Return the tail of the records exactly, starting from the line containing "slide_number [100, 1030, 313, 1107]" and ending with the final line.

________________________

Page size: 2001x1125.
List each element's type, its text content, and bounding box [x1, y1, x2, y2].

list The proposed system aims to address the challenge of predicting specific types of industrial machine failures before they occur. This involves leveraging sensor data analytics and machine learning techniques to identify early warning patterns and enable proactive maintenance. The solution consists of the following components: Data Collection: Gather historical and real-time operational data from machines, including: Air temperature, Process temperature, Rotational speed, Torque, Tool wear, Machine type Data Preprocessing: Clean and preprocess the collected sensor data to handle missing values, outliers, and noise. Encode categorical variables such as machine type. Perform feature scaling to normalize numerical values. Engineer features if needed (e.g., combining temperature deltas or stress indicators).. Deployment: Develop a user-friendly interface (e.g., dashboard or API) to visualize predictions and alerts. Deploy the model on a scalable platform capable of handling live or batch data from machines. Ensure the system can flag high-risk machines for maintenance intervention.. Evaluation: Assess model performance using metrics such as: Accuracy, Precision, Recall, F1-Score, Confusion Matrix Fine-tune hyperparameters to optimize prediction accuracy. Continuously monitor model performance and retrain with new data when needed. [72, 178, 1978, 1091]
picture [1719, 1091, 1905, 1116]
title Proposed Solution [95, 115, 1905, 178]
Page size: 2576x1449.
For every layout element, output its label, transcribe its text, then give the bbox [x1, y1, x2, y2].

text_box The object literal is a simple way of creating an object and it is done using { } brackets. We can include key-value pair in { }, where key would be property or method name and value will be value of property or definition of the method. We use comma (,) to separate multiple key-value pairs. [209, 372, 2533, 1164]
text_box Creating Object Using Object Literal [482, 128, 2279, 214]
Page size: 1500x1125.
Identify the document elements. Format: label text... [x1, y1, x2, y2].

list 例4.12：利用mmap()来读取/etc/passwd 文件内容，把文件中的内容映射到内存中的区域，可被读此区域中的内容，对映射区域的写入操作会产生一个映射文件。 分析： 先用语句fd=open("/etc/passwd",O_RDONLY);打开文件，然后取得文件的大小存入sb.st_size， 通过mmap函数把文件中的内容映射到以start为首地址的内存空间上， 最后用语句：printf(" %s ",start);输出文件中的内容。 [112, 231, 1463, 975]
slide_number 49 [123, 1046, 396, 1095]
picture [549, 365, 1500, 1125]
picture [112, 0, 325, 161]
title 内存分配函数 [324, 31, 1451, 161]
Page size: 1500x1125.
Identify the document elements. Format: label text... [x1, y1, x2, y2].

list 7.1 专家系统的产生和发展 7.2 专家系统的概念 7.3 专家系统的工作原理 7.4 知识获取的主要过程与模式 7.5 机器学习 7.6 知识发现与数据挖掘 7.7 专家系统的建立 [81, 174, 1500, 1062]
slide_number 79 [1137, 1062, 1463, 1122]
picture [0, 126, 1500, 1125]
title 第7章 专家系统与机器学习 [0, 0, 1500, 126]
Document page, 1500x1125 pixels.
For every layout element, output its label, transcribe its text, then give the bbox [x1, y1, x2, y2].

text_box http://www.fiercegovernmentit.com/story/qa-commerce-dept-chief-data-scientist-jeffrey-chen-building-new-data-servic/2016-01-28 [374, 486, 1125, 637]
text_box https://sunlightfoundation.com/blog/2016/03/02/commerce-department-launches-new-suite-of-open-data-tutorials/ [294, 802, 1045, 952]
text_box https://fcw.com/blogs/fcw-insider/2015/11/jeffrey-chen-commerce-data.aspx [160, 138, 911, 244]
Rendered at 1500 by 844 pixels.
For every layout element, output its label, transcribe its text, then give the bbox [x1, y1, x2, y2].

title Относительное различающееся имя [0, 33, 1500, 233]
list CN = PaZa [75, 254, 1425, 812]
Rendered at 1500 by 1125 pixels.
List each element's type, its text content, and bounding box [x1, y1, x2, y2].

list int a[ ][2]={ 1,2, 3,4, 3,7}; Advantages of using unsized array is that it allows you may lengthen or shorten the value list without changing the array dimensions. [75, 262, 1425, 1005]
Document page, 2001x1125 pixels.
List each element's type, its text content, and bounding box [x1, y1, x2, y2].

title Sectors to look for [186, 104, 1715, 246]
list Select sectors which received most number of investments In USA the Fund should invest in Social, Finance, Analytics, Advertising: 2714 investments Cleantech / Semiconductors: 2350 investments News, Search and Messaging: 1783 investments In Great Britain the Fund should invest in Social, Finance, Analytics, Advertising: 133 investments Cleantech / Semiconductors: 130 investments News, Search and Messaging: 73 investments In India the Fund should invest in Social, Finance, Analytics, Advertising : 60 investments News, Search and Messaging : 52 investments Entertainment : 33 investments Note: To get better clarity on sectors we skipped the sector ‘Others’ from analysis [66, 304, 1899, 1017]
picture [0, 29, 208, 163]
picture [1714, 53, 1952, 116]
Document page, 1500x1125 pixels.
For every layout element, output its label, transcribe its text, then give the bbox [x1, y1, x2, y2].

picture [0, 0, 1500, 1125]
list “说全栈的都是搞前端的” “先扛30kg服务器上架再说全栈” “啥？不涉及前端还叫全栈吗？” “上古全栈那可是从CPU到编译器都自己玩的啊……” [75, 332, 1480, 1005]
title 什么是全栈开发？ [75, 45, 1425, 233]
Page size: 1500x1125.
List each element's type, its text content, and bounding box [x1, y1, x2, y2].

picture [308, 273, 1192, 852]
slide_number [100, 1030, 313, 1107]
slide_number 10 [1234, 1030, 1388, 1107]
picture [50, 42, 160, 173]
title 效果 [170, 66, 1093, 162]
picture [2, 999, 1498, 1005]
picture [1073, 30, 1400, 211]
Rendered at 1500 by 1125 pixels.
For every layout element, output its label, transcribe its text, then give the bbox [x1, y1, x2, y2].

________________________

#### Answer below:
slide_number [100, 1030, 313, 1107]
slide_number 10 [1234, 1030, 1388, 1107]
picture [50, 42, 160, 173]
title 效果 [170, 66, 1093, 162]
picture [2, 999, 1498, 1005]
picture [1073, 30, 1400, 211]
Rendered at 1500 by 1125 pixels.
For every layout element, output its label, transcribe its text, then give the bbox [x1, y1, x2, y2].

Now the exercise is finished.